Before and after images
- - -

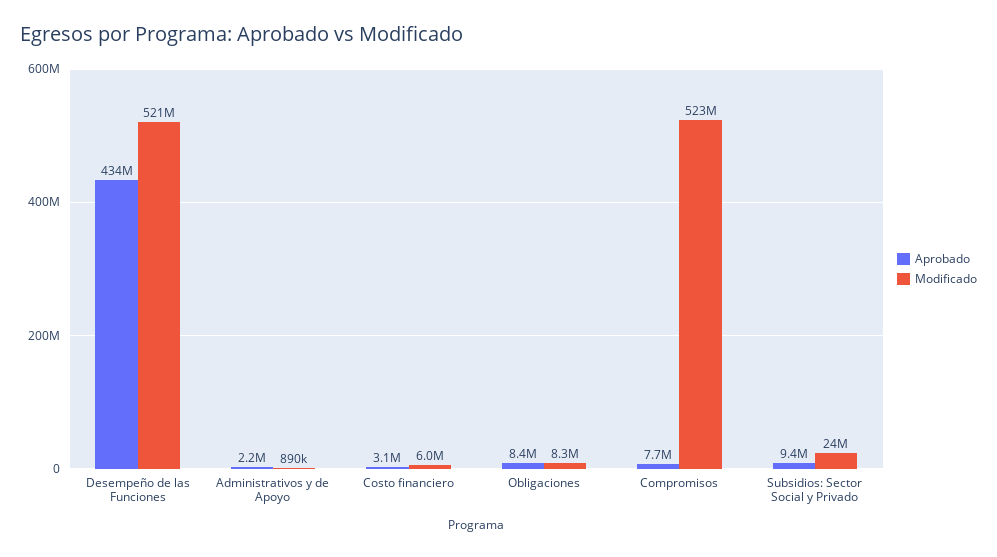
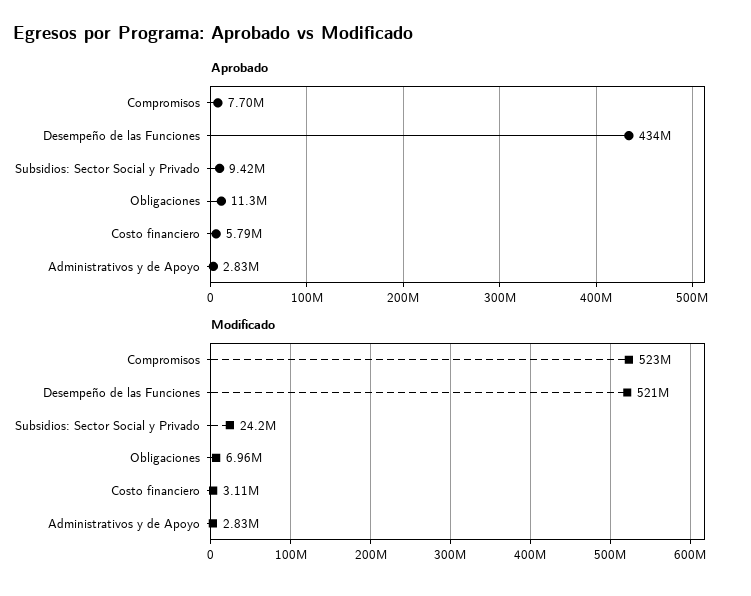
  {
    "Aprobado": {
      "Desempeño de las Funciones": 434000000,
-     "Administrativos y de Apoyo": 2200000,
+     "Administrativos y de Apoyo": 2830000,
-     "Costo financiero": 3100000,
+     "Costo financiero": 5790000,
-     "Obligaciones": 8400000,
+     "Obligaciones": 11300000,
      "Compromisos": 7700000,
      "Subsidios: Sector Social y Privado": 9420000
    },
    "Modificado": {
      "Desempeño de las Funciones": 521000000,
-     "Administrativos y de Apoyo": 890000,
+     "Administrativos y de Apoyo": 2830000,
-     "Costo financiero": 6000000,
+     "Costo financiero": 3110000,
-     "Obligaciones": 8300000,
+     "Obligaciones": 6960000,
      "Compromisos": 523000000,
      "Subsidios: Sector Social y Privado": 24200000
    }
  }

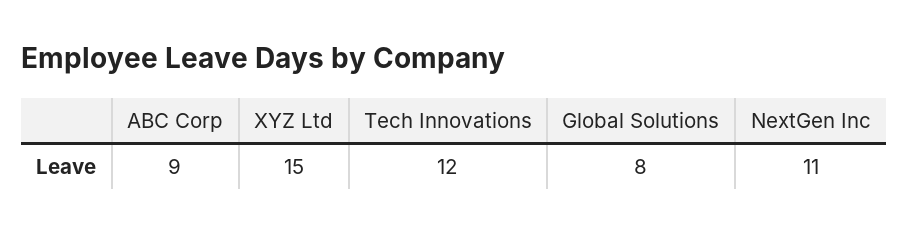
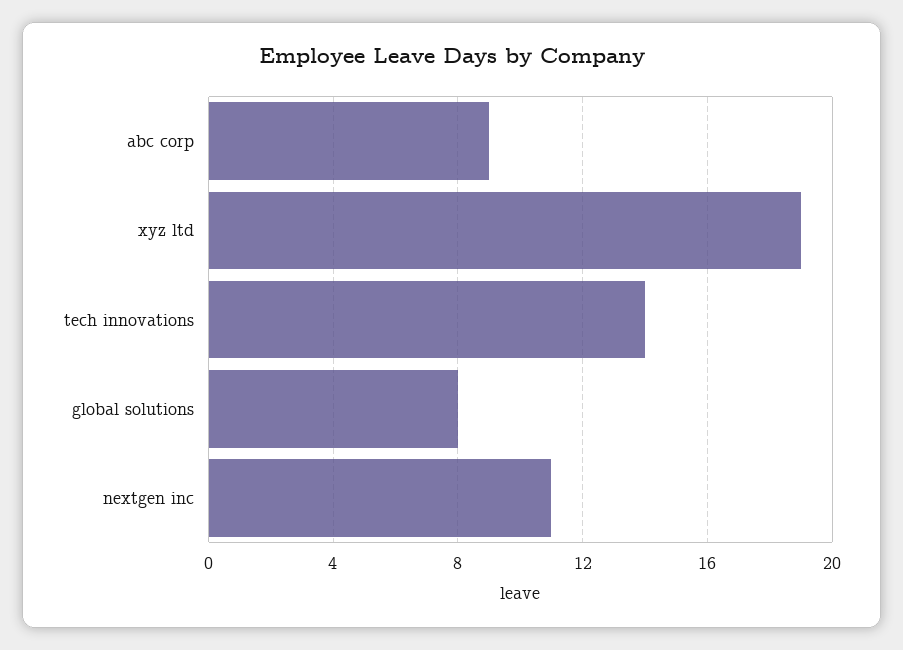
  {
    "ABC Corp": 9,
-   "XYZ Ltd": 15,
+   "XYZ Ltd": 19,
-   "Tech Innovations": 12,
+   "Tech Innovations": 14,
    "Global Solutions": 8,
    "NextGen Inc": 11
  }

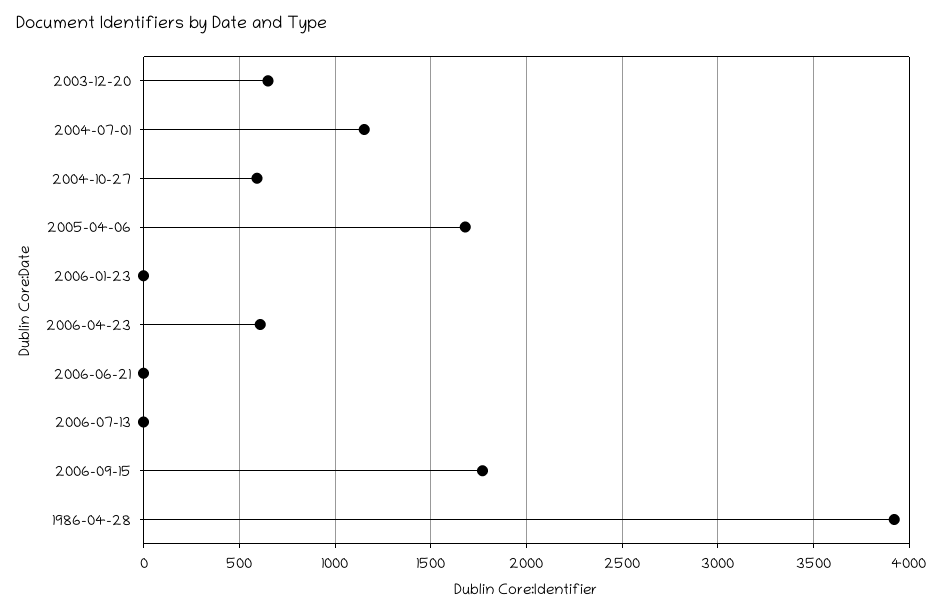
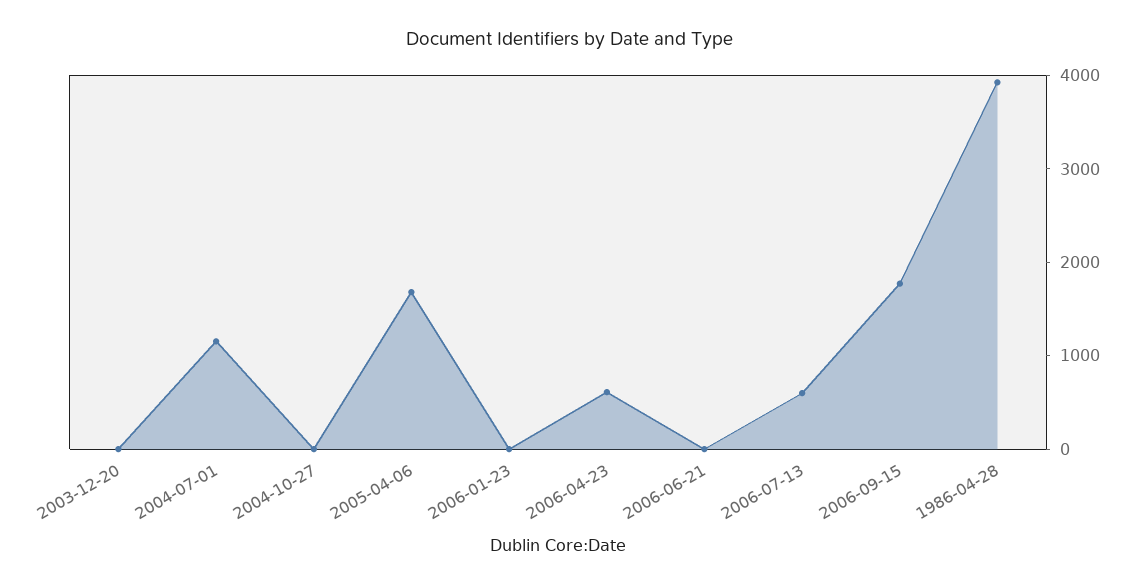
  {
-   "2003-12-20": 650,
+   "2003-12-20": 0,
    "2004-07-01": 1150,
-   "2004-10-27": 600,
+   "2004-10-27": 0,
    "2005-04-06": 1700,
    "2006-01-23": 0,
    "2006-04-23": 600,
    "2006-06-21": 0,
-   "2006-07-13": 0,
+   "2006-07-13": 600,
    "2006-09-15": 1750,
    "1986-04-28": 3900
  }

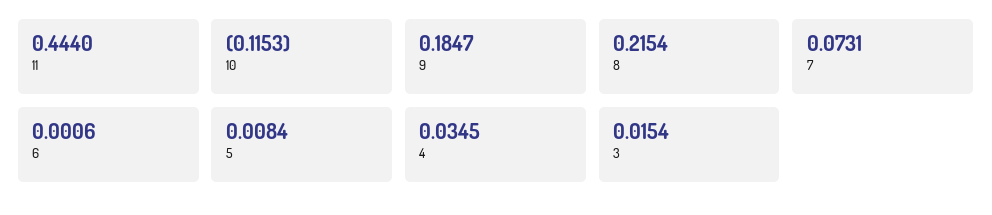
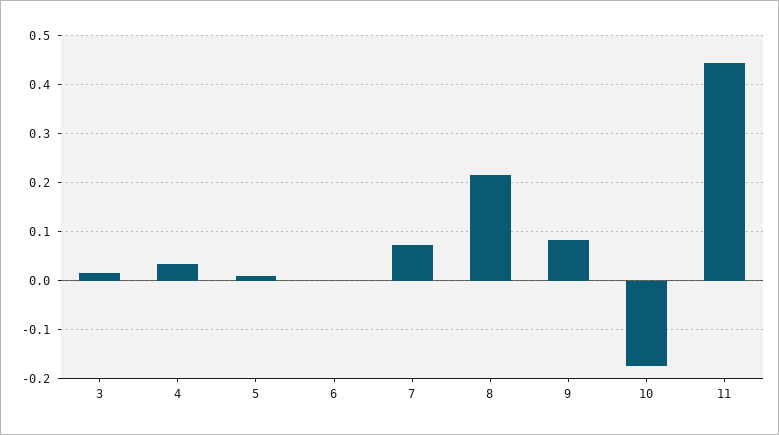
  {
    "11": 0.444,
-   "10": -0.1153,
+   "10": -0.18,
-   "9": 0.1847,
+   "9": 0.08,
    "8": 0.2154,
    "7": 0.0731,
    "6": 0.0006,
    "5": 0.0084,
    "4": 0.0345,
    "3": 0.0154
  }

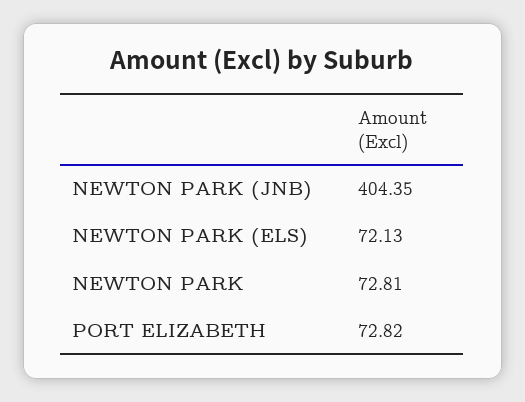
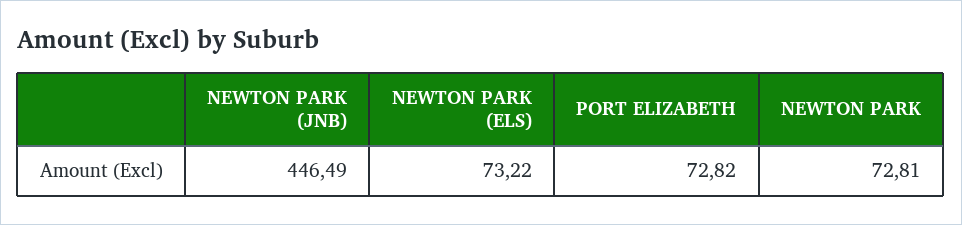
  {
-   "NEWTON PARK (JNB)": 404.35,
+   "NEWTON PARK (JNB)": 446.49,
-   "NEWTON PARK (ELS)": 72.13,
+   "NEWTON PARK (ELS)": 73.22,
    "NEWTON PARK": 72.81,
    "PORT ELIZABETH": 72.82
  }

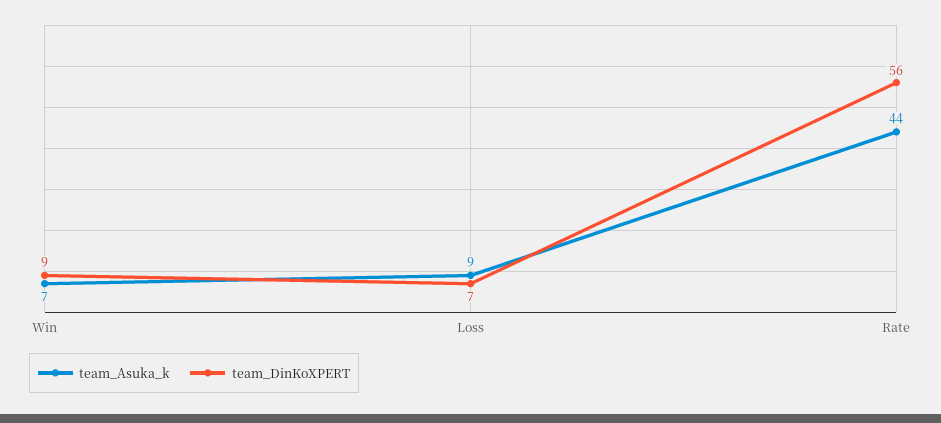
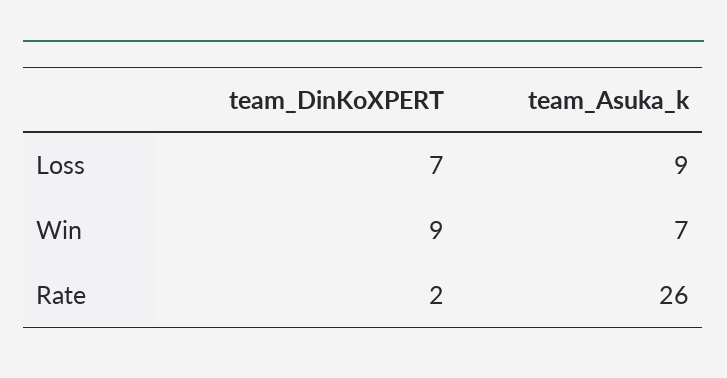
  {
    "team_Asuka_k": {
      "Win": 7,
      "Loss": 9,
-     "Rate": 44
+     "Rate": 26
    },
    "team_DinKoXPERT": {
      "Win": 9,
      "Loss": 7,
-     "Rate": 56
+     "Rate": 2
    }
  }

- - -

Take from the entries every line that has the string "Funciones".

> _EXERCISE RESPONSE_:
      "Desempeño de las Funciones": 434000000,
      "Desempeño de las Funciones": 521000000,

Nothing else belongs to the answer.